Jeju Island is famous for its harubang, or grandfather statues. (Ashley Rowland / S&S)

Scene, Sunday, August 19, 2007

The honeymooners are outnumbered on Honeymoon Island.

For decades, newlyweds flocked to palm-tree-dotted Jeju Island, the southernmost point in South Korea and just an hour’s flight from Seoul. But on a recent trip here, we spotted more families, college students, and couples without wedding rings than honeymooners.

Jeju also didn’t quite live up to its billing as the South Korean version of Hawaii. But this volcanic island, famous for its women divers, seafood and harubang, or grandfather statues, has plenty to offer for a weekend trip, whether or not you’re coming straight from the altar.

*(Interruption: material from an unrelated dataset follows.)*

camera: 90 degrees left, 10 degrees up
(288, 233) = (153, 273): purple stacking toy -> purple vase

A few winners and losers:Best South Korean tourist site with an Irish name: O’Sulloc Tea Museum

This tea museum is small, but it may be the island’s best place to relax when you get tired of the beaches. Stroll through the grounds of this working tea plantation, or through the museum’s two display rooms of teapots and cups, which, unfortunately, have descriptions only in Korean. And if looking at dishes isn’t your cup of tea, there’s a cafe that serves — you guessed it — tea, as well as green tea ice cream, green tea tiramisu, green tea sweet potato cake and green tea chiffon cake. There’s also a gift shop that sells tea leaves, tea scoopers and tea sets. Entrance to the museum is free. Prices vary for food and souvenirs.

Best way to get a workout and some culture: Hiking to Sanbanggulsa Temple

This Buddhist temple isn’t fancy, just a small shrine in a cave on the side of a mountain. But the steep climb to the temple is worth it for the stunning views of the island’s coastline.

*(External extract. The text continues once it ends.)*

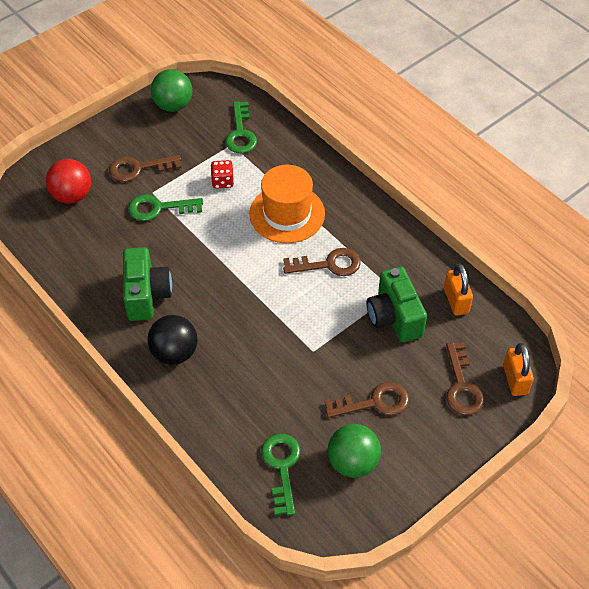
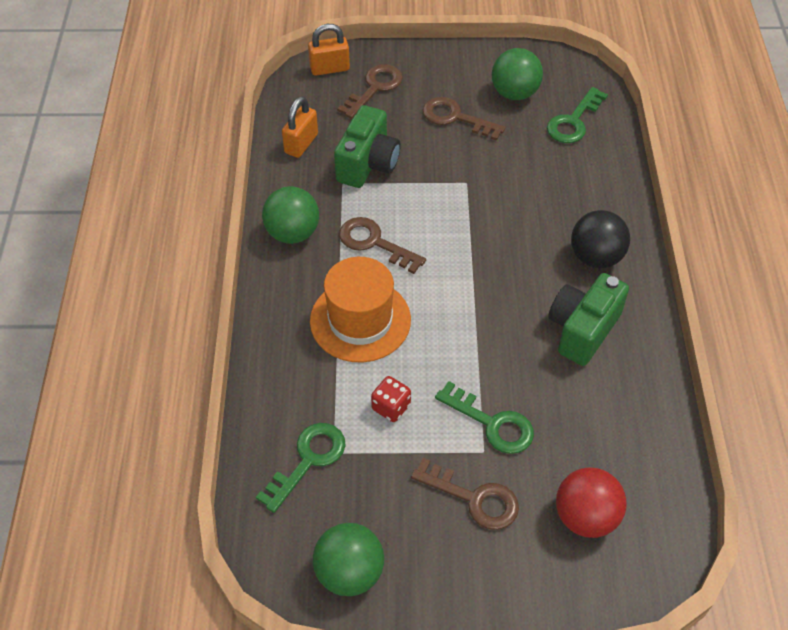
camera: 140 degrees left, 0 degrees up
(385, 237) = (293, 233): none -> green ball
(515, 379) = (329, 68): orange padlock -> orange padlock turned 45 degrees clockwise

Worst way for an English speaker to see the island: On a Korean-speaking tour

We booked a day tour through our hotel for 17,500 won ($19.57), thinking it would be an inexpensive way to see several sites on the eastern half of the island. Sure, it was cheap, and we saw things we might not have found on our own — a picturesque stretch of volcanic rocks jutting out of the ocean, a “ghost road” where busloads of tourists unload to watch water bottles seemingly roll uphill, and a circus-like acrobatics and horseriding show. But we didn’t know what we were visiting most of the time.

We should have rented a car (prices at our hotel’s booking office started at 80,000 won — $89.48 — for about half a day) and traveled at our own pace, or hired a taxi driver for the entire trip (price negotiable, but we hired a driver for 60,000 won — $67.11 — for half a day). Beware: Taxi drivers usually speak little English, and may be pushy and try to convince you mid-trip to see extra sites so they can increase their fares.

Best place for kitsch lovers: Hallim Park

According to our taxi driver, Hallim Park is the “No. 1” place to visit on Jeju, but then again, so were all the other sites he drove us to.

This park itself is worth skipping, unless you want to stroll around for an hour or so looking at funny-shaped rocks and bonsai trees, lava tunnels, a small folk village, a man-made waterfall and a few ostriches in a pen. But Hallim is the place to go for cheap and tacky souvenirs. The park has several gift shops that sell Jeju’s harubang statues, in every form imaginable, including keychains, hand towels, soap, salt and pepper shakers, picture frames and magnets. You can also buy teas and chocolates made from fruit and cacti grown on the island.